STRONG BAD: Not happenin'

In use, found object

STRONG BAD: {electric guitar plays} All right! The Detector has detected something with its illegally powerful rays! I'll just leave this treasure marker here, so I'll know where to dig later!

STRONG BAD: {electric guitar plays} Yes! Another triumph for the Taranchula Black Metal Detector! I'll just leave this treasure marker here, so I'll know where to dig later!

Plunger

Strong Bad: No thanks, I get enough fiber in my diet.

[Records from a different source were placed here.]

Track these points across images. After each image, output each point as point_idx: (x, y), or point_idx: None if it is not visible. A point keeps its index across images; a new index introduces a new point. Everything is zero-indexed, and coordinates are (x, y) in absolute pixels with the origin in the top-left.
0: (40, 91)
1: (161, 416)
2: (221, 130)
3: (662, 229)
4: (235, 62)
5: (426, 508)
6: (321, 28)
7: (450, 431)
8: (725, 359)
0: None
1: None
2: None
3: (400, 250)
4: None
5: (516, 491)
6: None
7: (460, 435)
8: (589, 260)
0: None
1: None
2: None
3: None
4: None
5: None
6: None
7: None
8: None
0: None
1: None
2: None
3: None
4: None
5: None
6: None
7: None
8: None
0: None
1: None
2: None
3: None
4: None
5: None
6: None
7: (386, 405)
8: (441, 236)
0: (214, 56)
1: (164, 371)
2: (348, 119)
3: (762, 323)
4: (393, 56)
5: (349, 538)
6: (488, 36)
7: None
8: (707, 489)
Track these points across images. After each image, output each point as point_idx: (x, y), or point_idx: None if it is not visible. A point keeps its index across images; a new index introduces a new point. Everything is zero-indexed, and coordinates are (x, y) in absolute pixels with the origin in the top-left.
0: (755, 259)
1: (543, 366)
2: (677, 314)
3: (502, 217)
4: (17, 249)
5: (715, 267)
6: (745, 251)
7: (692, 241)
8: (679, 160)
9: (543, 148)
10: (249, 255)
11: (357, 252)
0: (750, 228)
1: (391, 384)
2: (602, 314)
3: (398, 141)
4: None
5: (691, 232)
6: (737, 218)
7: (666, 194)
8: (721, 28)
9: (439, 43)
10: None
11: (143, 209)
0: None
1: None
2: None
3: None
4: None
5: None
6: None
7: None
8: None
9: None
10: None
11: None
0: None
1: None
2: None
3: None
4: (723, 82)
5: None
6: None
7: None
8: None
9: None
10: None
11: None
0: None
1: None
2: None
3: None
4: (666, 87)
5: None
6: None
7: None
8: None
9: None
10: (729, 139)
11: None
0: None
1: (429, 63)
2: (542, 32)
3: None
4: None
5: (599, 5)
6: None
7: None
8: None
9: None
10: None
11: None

Snake Boxer 5 Manual Pages

Cover

STRONG BAD: {music} It's the cover to my long-lost Snake Boxer 5 manual! If I can find the rest of this thing, I'll have the cheat code that unlocks Snake Boxer 5's super secret forbidden mode!

First Page

STRONG BAD: {music} It's the first page of my long-lost Snake Boxer 5 manual, detailing, in five sentences, the complex back-story of Snake Boxers 1 through 4!

Pages 2 through 49

STRONG BAD: {music} It's pages 2 through 49 of my long-lost Snake Boxer 5 manual! Who knew it took so many guys to build one of these things? How do you "key grip" a Snake Boxer game?

Last Page

STRONG BAD: Sweet. Holy. Trogdor. {music} It's the last page of my long-lost Snake Boxer 5 manual, which contains — easy Strong Bad — the secret code to unlock the secret forbidden level!

Start Screen

When the game is left on the start screen, periodically, Strong Bad will come on screen.
STRONG BAD: {walks on screen left} Check me out! {walks off right}

STRONG BAD: {falls from the top of the screen} That was more than a little weird. {walks off left}

STRONG BAD: {runs all the way across the screen, very far away from the camera, from left to right}

STRONG BAD: {walks on from the right, very close to the camera} I'm ready for my close up. {walks left and back, very far away from the camera, then walks off to the left'}

STRONG BAD: {drops down from the top of the screen, upside down} I wonder if my frames per second can handle this action! {goes back up}

STRONG BAD: {walks on right, looks at start button} Hey now, what's this? {half singing} Awesome! {walks off right}

STRONG BAD: {walks on from left, looks up at game logo} This is gonna be sweet. {walks off right}

STRONG BAD: {pops up from bottom, very close to camera} Yes, I am awesome. {drops back down}

Strong Bad interrupting

STRONG BAD: Quiet you.

STRONG BAD: My turn.

STRONG BAD: No one cares.

STRONG BAD: Shut up.

STRONG BAD: Not interested.

Total Load → Strong Bad

STRONG BAD: That's a great idea! With the power of Total Load Total Energy Enhancing powder, I'll transform myself into an athletic juggernaut! Let's just read the warning label... "fits of rage"... fine. "Excessive back hair" ... cool. "Mysterious pants issues"!? What the crap? Why don't people tell me these things before I send away for free samples!

STRONG BAD: Uh-uh, no way. My pants have enough mysterious issues as it is.

Plunger & rarr; Strong Bad

STRONG BAD: No thanks, I get enough fiber in my diet.